→ WHAT TO DO:
Please render every line of the records below as a Markdown table with the columns Row and Line, numbering the rows and leaving out blank lines and pictures.
[START OF ENTRIES SUPPLIED]
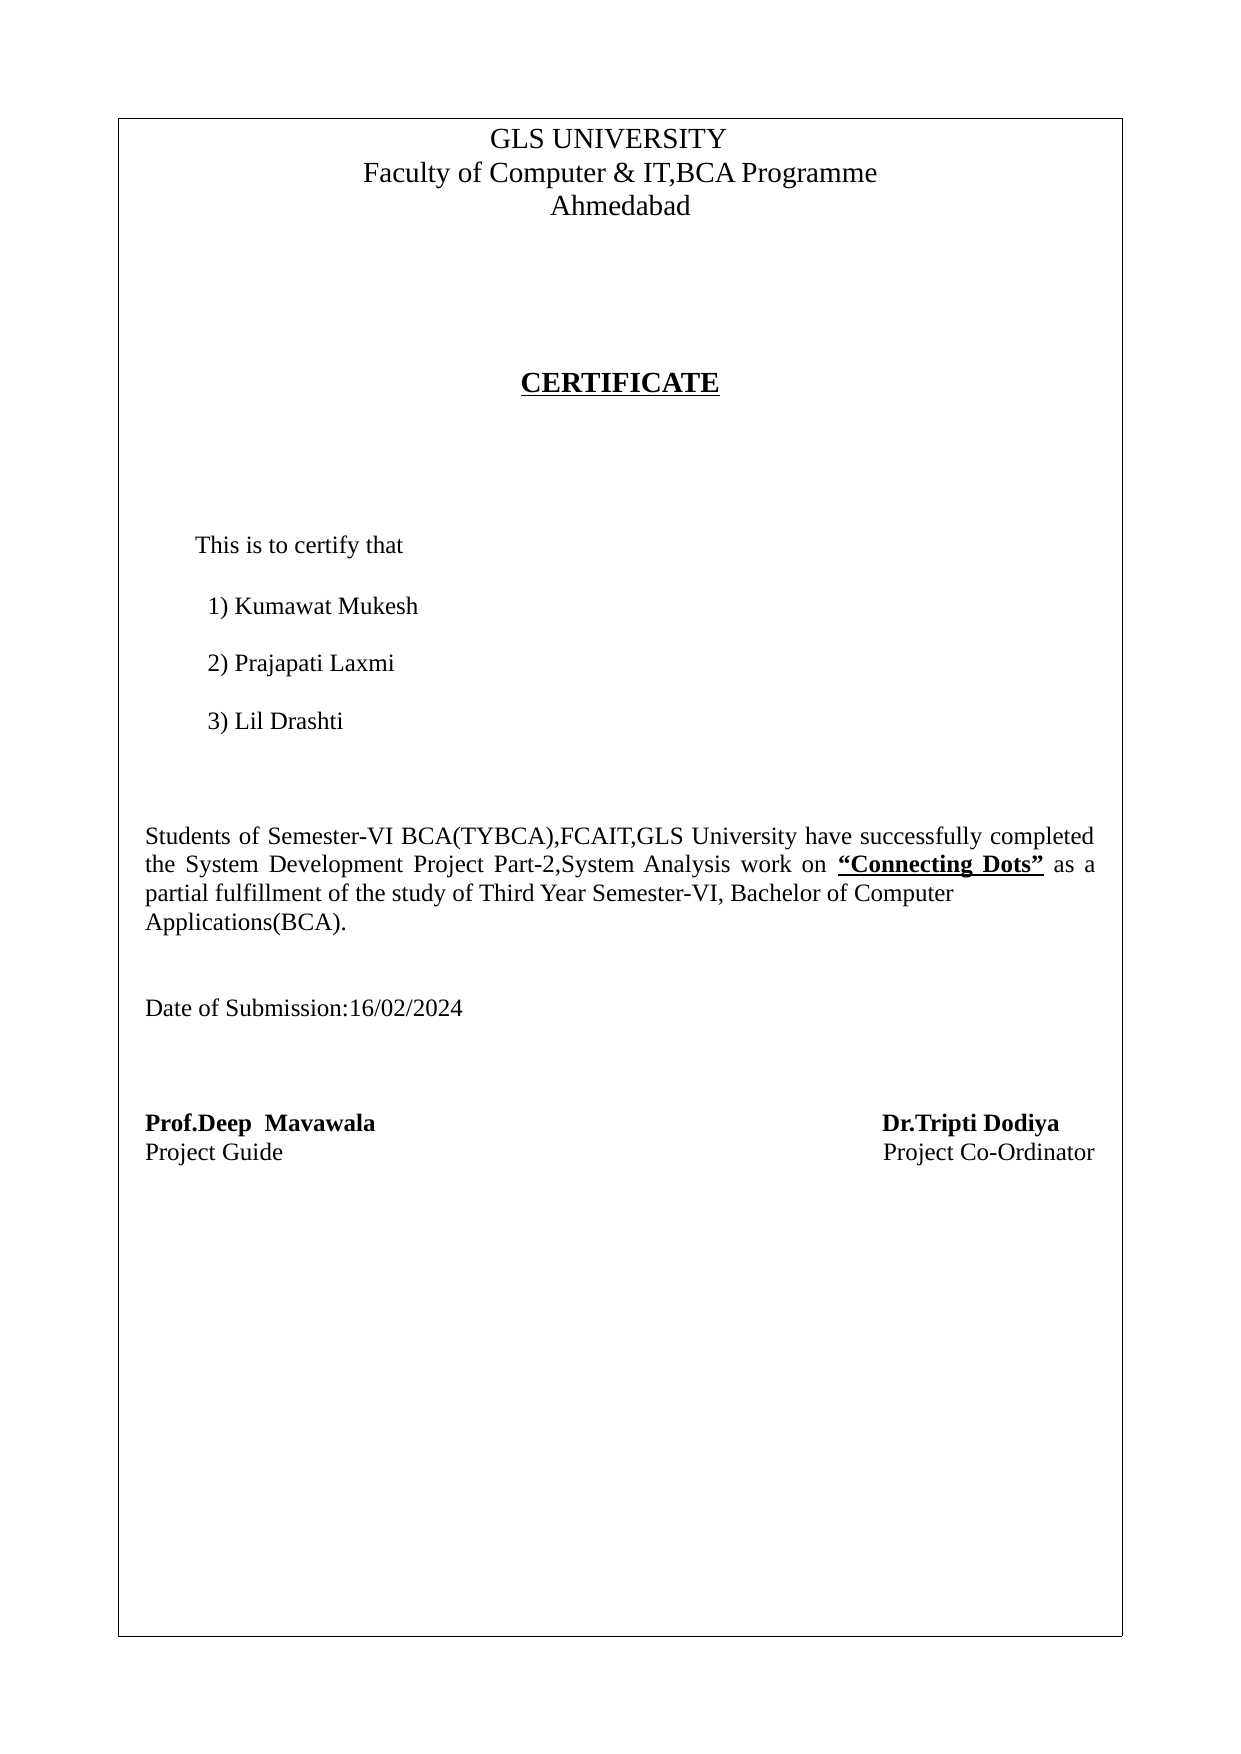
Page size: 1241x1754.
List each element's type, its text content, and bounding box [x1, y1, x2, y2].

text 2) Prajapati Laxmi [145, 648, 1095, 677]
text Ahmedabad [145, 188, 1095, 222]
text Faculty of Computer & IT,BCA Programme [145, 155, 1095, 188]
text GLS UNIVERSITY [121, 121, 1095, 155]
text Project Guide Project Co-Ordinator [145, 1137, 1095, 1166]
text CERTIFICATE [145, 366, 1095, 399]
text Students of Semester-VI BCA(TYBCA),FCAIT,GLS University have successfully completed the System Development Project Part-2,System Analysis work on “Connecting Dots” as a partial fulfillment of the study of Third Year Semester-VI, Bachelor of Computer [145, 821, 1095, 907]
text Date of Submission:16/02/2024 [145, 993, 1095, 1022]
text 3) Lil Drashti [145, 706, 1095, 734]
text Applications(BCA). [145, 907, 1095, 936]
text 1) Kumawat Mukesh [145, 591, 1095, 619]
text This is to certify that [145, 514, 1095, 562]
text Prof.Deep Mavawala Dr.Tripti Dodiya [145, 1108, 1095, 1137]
[END OF ENTRIES SUPPLIED]
→ FINISHED EXERCISE:
| Row | Line |
|---|---|
| 1 | Page size: 1241x1754. |
| 2 | List each element's type, its text content, and bounding box [x1, y1, x2, y2]. |
| 3 | text 2) Prajapati Laxmi [145, 648, 1095, 677] |
| 4 | text Ahmedabad [145, 188, 1095, 222] |
| 5 | text Faculty of Computer & IT,BCA Programme [145, 155, 1095, 188] |
| 6 | text GLS UNIVERSITY [121, 121, 1095, 155] |
| 7 | text Project Guide Project Co-Ordinator [145, 1137, 1095, 1166] |
| 8 | text CERTIFICATE [145, 366, 1095, 399] |
| 9 | text Students of Semester-VI BCA(TYBCA),FCAIT,GLS University have successfully completed the System Development Project Part-2,System Analysis work on “Connecting Dots” as a partial fulfillment of the study of Third Year Semester-VI, Bachelor of Computer [145, 821, 1095, 907] |
| 10 | text Date of Submission:16/02/2024 [145, 993, 1095, 1022] |
| 11 | text 3) Lil Drashti [145, 706, 1095, 734] |
| 12 | text Applications(BCA). [145, 907, 1095, 936] |
| 13 | text 1) Kumawat Mukesh [145, 591, 1095, 619] |
| 14 | text This is to certify that [145, 514, 1095, 562] |
| 15 | text Prof.Deep Mavawala Dr.Tripti Dodiya [145, 1108, 1095, 1137] |